In addition to Solution 1
- Picking up on your statement
Quote:
May data will grow according to time
There is an article at sqlservercentral that discusses the performance of various
string splitting alternatives[
^]
- Picking up on Maciej spotting the full stop in the sentence this
post[
^] suggests a nice method of getting rid of all not alpha characters
- I frequently use the following function to split data as it is reasonably peformant - Note it's not my own work and unfortunately I can't find the original at the moment(if I do, or someone else does then I will accredit the work here)
CREATE FUNCTION [dbo].[fnSplitString]
(
@string NVARCHAR(MAX),
@delimiter CHAR(1)
)
RETURNS @output TABLE(splitdata NVARCHAR(MAX)
)
BEGIN
DECLARE @start INT, @end INT
SELECT @start = 1, @end = CHARINDEX(@delimiter, @string)
WHILE @start < LEN(@string) + 1 BEGIN
IF @end = 0
SET @end = LEN(@string) + 1
INSERT INTO @output (splitdata)

TASK DETAILS: Would you output, word for word, the part of the forum reply on string splitting that begins at the words "In addition to" and stops after "the work here)"? The data after this forum reply on string splitting comes from a different source.

(Dataset entries)

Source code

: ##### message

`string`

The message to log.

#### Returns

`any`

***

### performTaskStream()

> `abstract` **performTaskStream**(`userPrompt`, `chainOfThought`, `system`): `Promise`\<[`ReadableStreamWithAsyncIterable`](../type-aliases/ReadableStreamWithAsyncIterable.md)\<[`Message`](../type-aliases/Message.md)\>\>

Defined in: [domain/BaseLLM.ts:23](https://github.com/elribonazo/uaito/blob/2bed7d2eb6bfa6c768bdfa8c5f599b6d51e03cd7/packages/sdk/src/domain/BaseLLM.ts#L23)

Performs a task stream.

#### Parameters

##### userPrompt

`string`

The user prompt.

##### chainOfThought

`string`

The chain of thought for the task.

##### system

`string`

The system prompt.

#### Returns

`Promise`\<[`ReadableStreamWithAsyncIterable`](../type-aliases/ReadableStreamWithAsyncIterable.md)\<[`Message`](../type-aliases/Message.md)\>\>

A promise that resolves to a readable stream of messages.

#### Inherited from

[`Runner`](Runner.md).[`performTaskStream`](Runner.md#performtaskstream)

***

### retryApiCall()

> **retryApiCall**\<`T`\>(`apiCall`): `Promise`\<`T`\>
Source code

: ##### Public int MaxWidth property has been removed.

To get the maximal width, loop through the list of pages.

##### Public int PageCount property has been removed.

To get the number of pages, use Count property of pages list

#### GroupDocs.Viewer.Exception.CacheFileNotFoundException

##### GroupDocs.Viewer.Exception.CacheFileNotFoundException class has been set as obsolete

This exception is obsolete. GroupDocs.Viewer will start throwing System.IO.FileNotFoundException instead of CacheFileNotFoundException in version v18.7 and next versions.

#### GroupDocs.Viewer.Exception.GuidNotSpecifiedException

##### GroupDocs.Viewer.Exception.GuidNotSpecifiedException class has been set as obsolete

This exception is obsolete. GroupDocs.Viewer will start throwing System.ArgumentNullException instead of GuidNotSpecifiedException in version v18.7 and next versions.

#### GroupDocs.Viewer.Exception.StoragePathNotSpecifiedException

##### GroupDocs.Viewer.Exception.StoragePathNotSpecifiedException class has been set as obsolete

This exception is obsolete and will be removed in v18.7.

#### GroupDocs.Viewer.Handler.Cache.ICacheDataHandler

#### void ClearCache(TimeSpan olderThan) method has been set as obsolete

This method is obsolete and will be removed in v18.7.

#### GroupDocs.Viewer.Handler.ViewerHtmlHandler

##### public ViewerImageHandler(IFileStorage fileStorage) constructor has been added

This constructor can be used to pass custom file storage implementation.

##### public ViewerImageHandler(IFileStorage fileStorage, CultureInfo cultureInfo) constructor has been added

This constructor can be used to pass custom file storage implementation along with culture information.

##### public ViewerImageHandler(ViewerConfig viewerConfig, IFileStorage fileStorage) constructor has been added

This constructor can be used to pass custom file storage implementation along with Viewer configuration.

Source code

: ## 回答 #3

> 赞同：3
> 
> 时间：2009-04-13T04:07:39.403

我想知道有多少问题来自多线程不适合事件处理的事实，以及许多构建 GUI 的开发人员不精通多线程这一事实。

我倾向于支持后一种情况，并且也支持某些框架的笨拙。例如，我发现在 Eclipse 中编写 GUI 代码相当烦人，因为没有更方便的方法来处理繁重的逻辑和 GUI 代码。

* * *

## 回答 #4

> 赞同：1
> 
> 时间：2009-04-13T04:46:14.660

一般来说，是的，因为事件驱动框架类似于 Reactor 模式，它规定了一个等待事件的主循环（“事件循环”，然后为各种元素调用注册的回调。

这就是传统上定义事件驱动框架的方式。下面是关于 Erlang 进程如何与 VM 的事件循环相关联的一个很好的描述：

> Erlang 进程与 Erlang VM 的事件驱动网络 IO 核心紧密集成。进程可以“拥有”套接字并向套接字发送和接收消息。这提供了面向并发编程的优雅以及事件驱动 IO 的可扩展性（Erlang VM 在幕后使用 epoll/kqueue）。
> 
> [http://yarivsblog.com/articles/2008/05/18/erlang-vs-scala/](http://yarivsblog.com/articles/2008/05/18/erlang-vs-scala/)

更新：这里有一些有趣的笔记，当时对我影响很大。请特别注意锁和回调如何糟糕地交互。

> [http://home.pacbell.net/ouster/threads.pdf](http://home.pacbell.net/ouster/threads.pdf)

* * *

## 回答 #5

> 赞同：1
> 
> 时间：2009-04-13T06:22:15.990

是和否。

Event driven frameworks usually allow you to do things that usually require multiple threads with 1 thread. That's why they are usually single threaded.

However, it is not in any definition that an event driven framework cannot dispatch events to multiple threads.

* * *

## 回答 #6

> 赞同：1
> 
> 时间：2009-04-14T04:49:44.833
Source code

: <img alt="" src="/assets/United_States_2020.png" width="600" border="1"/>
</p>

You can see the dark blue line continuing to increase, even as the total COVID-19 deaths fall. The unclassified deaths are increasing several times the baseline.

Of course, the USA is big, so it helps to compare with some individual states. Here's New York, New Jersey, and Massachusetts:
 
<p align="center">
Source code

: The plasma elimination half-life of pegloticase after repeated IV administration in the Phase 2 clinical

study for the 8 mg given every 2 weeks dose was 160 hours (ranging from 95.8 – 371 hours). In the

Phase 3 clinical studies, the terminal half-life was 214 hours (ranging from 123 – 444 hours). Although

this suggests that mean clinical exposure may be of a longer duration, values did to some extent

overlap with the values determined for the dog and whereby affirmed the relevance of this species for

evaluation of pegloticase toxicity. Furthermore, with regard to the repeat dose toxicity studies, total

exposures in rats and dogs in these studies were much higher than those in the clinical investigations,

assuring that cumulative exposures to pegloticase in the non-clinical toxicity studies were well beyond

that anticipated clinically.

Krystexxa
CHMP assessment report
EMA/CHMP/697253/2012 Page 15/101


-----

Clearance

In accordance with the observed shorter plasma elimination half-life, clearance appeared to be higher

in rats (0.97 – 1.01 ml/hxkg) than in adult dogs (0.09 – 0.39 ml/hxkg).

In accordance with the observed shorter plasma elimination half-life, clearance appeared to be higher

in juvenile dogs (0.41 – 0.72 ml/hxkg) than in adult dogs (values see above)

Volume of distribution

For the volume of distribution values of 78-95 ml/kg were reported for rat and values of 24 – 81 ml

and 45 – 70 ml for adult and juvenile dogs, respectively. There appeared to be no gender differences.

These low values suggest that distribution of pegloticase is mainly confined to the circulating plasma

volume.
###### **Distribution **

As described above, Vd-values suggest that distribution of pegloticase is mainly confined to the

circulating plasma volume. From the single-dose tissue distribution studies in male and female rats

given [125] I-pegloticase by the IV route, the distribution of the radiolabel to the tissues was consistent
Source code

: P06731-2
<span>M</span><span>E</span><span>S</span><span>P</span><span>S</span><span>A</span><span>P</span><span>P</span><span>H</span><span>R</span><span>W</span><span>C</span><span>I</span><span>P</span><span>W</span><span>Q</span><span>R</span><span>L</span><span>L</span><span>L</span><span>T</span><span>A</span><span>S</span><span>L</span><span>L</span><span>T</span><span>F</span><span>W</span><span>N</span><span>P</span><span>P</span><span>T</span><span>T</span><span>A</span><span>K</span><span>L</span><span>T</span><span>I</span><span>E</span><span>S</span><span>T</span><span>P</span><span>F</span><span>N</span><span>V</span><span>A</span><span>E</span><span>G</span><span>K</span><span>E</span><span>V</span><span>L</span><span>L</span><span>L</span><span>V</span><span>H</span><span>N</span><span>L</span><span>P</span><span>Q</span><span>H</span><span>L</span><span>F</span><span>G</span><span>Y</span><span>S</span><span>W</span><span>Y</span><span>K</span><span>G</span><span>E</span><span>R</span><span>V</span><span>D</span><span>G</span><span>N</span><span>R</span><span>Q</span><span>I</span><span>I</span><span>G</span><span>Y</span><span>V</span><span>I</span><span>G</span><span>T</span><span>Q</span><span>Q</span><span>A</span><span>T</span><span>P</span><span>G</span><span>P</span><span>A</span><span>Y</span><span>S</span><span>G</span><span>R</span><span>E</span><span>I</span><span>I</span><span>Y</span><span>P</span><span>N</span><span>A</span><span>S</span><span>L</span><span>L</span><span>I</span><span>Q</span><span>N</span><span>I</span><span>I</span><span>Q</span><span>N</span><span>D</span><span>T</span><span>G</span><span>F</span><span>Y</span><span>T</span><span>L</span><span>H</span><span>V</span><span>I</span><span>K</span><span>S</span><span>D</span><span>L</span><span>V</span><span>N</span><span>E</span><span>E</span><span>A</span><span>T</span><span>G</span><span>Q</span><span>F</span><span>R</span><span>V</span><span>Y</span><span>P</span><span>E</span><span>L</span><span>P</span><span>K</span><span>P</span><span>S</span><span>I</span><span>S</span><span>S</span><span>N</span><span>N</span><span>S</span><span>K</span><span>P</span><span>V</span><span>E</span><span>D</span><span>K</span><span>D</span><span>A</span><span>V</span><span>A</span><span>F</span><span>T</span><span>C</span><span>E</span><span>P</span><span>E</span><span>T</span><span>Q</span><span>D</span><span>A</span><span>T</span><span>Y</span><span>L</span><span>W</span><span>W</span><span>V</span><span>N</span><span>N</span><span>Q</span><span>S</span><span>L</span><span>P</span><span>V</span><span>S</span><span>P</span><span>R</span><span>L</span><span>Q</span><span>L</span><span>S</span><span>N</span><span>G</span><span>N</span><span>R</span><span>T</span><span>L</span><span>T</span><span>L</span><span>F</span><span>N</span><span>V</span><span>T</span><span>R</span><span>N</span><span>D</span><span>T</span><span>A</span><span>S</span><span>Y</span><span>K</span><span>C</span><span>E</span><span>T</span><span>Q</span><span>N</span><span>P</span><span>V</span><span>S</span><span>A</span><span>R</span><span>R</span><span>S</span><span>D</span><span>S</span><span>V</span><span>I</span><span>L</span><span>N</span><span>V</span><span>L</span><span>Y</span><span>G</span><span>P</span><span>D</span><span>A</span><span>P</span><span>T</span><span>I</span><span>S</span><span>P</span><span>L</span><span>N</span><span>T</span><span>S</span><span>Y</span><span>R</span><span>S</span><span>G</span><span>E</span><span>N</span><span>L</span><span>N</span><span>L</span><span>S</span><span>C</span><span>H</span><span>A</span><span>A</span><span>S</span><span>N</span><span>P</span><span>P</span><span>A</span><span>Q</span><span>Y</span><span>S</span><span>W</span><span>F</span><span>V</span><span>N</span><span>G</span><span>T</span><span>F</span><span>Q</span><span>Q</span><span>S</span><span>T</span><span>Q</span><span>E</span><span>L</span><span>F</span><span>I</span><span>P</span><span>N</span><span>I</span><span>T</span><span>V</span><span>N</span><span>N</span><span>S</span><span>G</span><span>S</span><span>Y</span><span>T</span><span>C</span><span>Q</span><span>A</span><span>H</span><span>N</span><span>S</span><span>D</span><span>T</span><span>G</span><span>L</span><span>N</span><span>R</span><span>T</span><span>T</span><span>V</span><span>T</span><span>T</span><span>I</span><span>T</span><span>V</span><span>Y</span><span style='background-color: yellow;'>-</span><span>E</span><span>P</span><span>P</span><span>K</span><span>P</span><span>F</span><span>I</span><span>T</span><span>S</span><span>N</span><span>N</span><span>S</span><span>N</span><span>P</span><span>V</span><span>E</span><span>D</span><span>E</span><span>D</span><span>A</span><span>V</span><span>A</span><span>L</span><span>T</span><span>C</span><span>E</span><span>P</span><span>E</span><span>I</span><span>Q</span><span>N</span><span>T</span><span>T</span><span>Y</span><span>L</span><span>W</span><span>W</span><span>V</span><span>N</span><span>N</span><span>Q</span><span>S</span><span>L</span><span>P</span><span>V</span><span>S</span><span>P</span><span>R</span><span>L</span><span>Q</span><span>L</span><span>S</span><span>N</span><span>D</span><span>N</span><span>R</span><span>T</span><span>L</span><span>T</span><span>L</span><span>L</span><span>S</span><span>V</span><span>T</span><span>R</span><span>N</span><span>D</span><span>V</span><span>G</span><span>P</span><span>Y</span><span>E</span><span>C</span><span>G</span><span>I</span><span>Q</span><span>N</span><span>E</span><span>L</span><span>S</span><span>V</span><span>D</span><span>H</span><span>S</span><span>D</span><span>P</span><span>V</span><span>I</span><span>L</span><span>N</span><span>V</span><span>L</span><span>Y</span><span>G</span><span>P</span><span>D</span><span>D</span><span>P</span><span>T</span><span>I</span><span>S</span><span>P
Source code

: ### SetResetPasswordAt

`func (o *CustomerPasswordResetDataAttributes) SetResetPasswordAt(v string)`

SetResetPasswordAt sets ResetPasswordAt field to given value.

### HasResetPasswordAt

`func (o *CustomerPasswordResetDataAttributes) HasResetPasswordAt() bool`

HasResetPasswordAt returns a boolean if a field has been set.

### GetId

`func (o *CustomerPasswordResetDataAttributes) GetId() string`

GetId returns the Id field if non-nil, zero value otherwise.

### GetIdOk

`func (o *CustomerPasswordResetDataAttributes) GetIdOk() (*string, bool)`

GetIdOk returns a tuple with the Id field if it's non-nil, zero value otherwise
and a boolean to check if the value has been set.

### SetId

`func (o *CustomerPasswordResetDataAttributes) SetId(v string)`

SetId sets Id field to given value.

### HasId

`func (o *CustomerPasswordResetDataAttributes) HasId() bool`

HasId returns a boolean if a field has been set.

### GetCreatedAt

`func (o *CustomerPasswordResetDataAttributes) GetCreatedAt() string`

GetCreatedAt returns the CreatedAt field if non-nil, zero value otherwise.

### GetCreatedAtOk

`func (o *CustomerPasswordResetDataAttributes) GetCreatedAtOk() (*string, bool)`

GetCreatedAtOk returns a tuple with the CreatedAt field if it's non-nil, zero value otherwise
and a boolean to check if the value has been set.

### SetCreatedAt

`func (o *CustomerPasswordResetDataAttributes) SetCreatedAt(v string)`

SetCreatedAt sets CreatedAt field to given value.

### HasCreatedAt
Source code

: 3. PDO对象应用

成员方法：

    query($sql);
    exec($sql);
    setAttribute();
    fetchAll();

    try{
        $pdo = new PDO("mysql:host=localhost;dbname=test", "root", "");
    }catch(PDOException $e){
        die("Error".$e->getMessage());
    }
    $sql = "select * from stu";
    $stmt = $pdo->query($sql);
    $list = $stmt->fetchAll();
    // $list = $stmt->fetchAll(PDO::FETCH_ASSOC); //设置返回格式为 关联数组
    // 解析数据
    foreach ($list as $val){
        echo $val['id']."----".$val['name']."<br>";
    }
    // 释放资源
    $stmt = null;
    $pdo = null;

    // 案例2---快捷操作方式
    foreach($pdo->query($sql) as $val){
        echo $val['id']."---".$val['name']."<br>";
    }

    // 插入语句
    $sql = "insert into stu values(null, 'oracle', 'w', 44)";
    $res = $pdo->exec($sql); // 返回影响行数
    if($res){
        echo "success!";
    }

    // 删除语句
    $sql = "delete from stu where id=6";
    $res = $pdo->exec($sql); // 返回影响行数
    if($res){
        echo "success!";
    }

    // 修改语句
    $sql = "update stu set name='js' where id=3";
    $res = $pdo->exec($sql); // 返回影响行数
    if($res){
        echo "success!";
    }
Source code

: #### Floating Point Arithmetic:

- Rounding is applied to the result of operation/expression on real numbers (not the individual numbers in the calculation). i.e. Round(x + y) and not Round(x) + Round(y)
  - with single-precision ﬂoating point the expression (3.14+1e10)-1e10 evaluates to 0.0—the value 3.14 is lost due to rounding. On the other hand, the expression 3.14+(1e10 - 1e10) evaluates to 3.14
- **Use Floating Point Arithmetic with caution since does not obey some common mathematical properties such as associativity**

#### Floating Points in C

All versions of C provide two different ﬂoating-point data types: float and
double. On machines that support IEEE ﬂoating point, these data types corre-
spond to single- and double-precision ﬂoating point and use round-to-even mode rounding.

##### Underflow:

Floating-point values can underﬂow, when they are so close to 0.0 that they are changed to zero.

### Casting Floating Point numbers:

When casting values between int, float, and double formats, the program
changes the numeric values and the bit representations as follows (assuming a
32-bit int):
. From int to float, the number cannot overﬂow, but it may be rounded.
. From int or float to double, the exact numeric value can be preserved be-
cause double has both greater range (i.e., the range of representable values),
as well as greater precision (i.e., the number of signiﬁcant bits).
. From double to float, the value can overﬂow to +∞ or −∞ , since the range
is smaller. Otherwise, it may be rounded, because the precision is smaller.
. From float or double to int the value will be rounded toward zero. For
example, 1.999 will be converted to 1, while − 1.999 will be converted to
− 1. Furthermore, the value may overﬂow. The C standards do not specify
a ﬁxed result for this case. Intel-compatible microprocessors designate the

FINAL ANSWER:
In addition to Solution 1
- Picking up on your statement
Quote:
May data will grow according to time
There is an article at sqlservercentral that discusses the performance of various
string splitting alternatives[
^]
- Picking up on Maciej spotting the full stop in the sentence this
post[
^] suggests a nice method of getting rid of all not alpha characters
- I frequently use the following function to split data as it is reasonably peformant - Note it's not my own work and unfortunately I can't find the original at the moment(if I do, or someone else does then I will accredit the work here)